I, Lovis Heindrich, am planning to research the use of sparse autoencoder circuits to better understand SAE features. The project will be carried out during a research visit at the Torr Vision Group at the University of Oxford and mentored by Fazl Barez, Prof Philip Torr and in collaboration with Veronika Thost (MIT-IBM Watson Lab). I am seeking funding of $8000 to cover my salary to work on the project full-time for 3 months, as well as $3000 for additional compute budget. In case the compute budget will not be fully utilized, it will be used to cover conference fees.

What are this project's goals and how will you achieve them?

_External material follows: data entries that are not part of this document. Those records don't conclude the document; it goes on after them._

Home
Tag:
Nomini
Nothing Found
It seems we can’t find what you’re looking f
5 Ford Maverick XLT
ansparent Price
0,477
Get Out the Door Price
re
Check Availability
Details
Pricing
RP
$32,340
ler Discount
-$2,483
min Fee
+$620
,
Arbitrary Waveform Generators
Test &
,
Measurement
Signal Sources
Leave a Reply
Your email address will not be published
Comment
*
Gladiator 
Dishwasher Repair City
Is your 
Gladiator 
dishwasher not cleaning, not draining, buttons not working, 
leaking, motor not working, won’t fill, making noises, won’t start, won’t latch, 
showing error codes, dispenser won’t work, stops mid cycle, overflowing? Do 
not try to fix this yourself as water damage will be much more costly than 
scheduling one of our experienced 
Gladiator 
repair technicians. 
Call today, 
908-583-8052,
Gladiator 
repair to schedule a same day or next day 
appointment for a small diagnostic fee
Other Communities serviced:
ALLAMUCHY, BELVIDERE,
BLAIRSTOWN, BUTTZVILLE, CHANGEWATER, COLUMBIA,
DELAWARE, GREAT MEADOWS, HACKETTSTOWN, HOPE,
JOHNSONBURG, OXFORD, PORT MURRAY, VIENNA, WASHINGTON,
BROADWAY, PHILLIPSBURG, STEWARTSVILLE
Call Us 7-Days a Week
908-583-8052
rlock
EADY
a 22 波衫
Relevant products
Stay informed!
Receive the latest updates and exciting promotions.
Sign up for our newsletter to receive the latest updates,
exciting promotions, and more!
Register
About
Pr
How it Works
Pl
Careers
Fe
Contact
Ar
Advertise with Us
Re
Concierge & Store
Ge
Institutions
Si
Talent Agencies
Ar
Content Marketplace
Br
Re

Recent work on SAEs [Anthropic 2024] has demonstrated the feasibility of SAE feature discovery in larger models and discovered safety relevant features that are causally important for the models’ behavior. Understanding what causes these features to activate is an important open research question. Our project’s goal is to create circuit-based explanations of such SAE features. Current approaches [Anthropic 2024, OpenAI 2023] that use activating dataset examples to generate feature explanations are limited because they can result in overly broad explanations or interpretability illusions [Bolukbasi et al. 2021]. We plan to make progress on this problem using circuit discovery methods [Syed et al. 2023, Marks et al. 2024, Dunefsky & Chlensky 2024]. We will explore various potential ways the circuit-based explanations can be used to improve our understanding and the usefulness of sparse autoencoder features.

How will this funding be used?

$8000 will cover my salary to work on the project full-time for 3 months. The remaining $3000 will be used for compute and/or conference fees.

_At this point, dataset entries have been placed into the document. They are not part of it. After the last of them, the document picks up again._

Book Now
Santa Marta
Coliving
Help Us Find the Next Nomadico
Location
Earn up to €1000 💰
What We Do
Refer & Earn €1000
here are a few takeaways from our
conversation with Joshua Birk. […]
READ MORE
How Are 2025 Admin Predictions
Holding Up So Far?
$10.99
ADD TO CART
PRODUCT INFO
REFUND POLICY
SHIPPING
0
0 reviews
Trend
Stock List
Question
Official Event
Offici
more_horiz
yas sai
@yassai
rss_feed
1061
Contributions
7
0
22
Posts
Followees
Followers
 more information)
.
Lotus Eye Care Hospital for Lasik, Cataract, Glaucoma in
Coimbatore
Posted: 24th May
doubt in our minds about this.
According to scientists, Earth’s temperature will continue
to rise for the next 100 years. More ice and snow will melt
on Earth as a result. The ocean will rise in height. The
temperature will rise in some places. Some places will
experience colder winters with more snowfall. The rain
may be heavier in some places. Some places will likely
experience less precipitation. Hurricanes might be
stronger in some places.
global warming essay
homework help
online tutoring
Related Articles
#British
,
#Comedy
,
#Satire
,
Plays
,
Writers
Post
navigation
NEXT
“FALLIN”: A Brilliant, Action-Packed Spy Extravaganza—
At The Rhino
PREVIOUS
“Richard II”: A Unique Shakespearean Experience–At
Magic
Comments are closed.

Who is on your team and what's your track record on similar projects?

Lovis Heindrich: I’m a past MATS scholar where I worked with Neel Nanda and have published relevant work where I analyzed MLP circuits in Pythia-70M. Additionally, I have experience training and evaluating sparse autoencoders from working on them during the MATS extension.

Fazl Barez, Veronika Thost, Philip Torr

What are the most likely causes and outcomes if this project fails? (premortem)

If this project were to fail, we’d expect the most likely causes to be either that feature circuits are too distributed or rely on uninterpretable features. Insufficiently good SAEs could also limit the project, especially when a large proportion of the feature circuits can’t be explained by earlier SAE features. We are optimistic that utilizing recent sparse autoencoders, including recent improvements to the SAE architecture will help us overcome these potential issues.

What other funding are you or your project getting?

The Torr Vision Group at the University of Oxford will provide access to a compute cluster and cover costs related to accommodation and travel to Oxford.